Um das alles zu bauen, müsst ihr viel Holz besorgen. Da wird unterschieden in Stämme, Zweige und Platten. Stämme bekommt ihr aus großen Bäumen, aber Zweige nur aus jungen Bäumen. Leider wachsen ausschließlich die jungen Bäume nach. Erst unglaublich spät im Forschungsbaum bekommt ihr einen Förster, der langsam wieder Bäume pflanzen darf. Ihr selbst dürft das gar nicht, obwohl ihr schon von Anfang an Baumsamen sammelt.
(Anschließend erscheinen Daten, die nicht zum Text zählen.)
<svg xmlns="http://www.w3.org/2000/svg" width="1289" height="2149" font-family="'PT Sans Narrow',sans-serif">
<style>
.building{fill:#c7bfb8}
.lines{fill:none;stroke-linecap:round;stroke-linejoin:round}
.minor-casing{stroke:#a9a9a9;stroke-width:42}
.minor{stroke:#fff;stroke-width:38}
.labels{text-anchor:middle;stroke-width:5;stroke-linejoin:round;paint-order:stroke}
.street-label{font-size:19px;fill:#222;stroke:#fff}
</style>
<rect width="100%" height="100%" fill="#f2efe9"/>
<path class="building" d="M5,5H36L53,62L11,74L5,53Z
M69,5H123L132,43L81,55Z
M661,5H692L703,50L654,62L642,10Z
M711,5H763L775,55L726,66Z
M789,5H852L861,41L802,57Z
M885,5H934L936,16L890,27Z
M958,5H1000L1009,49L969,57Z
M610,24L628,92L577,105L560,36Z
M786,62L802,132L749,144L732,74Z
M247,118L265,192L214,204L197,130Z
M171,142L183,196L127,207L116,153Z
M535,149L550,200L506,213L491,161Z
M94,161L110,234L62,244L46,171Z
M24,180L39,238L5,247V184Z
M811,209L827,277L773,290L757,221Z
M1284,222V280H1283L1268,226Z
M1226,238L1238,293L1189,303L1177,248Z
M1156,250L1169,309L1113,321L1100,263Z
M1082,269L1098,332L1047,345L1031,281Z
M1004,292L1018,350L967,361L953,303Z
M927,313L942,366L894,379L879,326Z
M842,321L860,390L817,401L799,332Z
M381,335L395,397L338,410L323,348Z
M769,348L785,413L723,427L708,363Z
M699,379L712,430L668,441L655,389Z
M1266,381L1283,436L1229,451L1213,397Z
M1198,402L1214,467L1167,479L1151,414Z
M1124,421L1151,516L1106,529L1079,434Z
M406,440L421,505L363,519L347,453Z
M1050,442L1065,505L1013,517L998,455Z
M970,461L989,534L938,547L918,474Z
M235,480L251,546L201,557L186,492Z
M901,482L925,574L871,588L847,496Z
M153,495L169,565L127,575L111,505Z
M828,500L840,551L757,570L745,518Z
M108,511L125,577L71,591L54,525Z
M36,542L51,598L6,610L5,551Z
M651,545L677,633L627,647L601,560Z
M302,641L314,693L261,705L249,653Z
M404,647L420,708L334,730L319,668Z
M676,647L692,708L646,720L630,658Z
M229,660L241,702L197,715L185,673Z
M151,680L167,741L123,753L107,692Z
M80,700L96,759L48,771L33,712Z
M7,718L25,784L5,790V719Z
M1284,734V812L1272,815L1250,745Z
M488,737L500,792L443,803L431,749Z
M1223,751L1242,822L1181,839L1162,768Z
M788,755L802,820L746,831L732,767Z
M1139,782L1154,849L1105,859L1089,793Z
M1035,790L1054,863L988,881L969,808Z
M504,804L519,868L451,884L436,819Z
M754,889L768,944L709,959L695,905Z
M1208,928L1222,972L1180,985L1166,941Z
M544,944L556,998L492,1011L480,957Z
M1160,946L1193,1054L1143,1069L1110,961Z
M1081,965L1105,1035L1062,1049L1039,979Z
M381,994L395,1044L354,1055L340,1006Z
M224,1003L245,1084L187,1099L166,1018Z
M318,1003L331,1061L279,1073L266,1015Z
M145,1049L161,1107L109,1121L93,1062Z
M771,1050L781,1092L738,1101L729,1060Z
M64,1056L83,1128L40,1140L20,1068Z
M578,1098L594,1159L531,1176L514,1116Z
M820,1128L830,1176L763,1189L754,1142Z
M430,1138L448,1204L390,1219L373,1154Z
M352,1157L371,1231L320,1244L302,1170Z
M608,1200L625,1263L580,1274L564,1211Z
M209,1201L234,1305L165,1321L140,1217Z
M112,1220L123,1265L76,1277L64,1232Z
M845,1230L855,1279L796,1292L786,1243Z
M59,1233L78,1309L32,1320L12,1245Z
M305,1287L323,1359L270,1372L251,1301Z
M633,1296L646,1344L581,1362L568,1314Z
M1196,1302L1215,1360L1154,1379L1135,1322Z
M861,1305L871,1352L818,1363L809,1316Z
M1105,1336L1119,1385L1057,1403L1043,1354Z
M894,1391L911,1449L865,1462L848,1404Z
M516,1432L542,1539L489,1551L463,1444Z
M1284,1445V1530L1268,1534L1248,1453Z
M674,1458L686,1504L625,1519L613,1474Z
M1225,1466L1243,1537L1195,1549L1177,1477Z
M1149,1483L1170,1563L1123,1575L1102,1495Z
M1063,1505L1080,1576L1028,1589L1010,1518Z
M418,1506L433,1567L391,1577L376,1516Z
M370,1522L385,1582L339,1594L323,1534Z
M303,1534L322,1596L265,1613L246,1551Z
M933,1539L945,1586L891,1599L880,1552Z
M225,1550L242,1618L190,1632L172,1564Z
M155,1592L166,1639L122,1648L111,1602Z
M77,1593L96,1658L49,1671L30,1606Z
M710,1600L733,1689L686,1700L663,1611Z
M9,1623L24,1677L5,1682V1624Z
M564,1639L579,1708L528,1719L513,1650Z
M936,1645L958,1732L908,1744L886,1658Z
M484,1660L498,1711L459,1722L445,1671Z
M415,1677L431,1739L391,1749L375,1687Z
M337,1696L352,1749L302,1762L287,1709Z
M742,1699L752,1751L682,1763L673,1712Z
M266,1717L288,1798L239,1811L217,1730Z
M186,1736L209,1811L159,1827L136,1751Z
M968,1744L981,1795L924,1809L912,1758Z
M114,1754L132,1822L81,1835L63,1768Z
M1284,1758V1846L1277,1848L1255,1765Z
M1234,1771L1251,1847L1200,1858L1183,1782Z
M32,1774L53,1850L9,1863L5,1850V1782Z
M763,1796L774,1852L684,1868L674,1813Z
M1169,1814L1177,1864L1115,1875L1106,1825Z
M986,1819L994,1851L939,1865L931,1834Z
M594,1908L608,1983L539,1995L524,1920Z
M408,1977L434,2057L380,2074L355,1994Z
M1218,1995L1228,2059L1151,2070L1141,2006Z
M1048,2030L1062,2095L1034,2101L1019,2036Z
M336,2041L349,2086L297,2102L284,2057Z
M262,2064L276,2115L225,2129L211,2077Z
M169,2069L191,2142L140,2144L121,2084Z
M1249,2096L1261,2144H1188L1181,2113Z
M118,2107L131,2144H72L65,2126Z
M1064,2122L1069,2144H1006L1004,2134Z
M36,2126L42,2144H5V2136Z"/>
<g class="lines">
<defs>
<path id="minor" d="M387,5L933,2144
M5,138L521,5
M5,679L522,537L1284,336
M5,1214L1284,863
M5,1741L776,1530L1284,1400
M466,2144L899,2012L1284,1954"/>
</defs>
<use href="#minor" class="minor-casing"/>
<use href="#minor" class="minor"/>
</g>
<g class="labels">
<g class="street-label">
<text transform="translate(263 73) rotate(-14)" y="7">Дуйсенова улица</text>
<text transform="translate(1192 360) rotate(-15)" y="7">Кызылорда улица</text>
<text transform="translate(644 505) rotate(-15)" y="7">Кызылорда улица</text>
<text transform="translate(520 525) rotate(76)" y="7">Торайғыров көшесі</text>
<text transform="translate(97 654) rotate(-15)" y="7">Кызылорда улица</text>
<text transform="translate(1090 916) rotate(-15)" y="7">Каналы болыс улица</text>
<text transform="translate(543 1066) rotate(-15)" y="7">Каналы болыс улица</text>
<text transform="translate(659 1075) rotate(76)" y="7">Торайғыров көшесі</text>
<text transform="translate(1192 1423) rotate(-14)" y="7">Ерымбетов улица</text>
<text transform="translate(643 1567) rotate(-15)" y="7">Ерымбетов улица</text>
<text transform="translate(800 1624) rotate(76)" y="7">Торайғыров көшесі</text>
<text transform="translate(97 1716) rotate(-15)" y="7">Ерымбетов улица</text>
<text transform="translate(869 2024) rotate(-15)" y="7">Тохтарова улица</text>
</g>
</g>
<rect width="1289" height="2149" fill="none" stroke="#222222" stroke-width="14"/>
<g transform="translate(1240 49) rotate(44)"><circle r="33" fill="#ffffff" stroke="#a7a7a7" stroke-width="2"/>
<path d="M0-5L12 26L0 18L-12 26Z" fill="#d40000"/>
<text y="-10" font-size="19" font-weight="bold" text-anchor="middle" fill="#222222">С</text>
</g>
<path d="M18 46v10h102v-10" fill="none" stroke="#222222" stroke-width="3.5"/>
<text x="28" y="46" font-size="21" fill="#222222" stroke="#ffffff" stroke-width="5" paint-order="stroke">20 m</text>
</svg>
Zu guter Letzt noch ein Wort zum Kampfsystem. Das wurde sich von “Mount & Blade” geklaut. Heißt, ihr bewegt die Maus kurz in eine Richtung, und aus der schlagt ihr dann auch zu oder blockt den gegnerischen Angriff. Das ist in “Bellwright” aber alles andere als eingängig, denn oft erkennt das Spiel eure Angaben nicht richtig oder führt manche Angriffe gar nicht aus. Auch das Bogenschießen ist eine wahre Geduldsprobe, und alles hängt von eurer Ausdauer ab. Zu wenig Ausdauer, weil zu wenig Nahrung, bedeutet, dass ihr gerade mal einen Pfeil abfeuern dürft, bevor eure Figur komplett am Ende ist.
Fazit
So, ich denke, das wird nun gereicht haben. All diese Punkte (und sicherlich noch einige mehr, aber das sind die größten) haben dafür gesorgt, dass sich “Bellwright” von einem guten Spiel zu einem totalen Flop entwickelt hat. Ich habe dem Spiel gut 60 Stunden Zeit gegeben, immer in der Hoffnung, dass sich noch etwas zum Positiven ändert. Aber je weiter ich gekommen bin mit einem Freund, da wir es im Coop gespielt haben, desto mehr Steine wurden mir einfach in den Weg geworfen. Da es dem Freund auch so ging, haben wir beschlossen, das Spiel endgültig auf Eis zu legen.
Ich danke euch für eure Aufmerksamkeit und hoffe, dass euch der Artikel gefallen hat!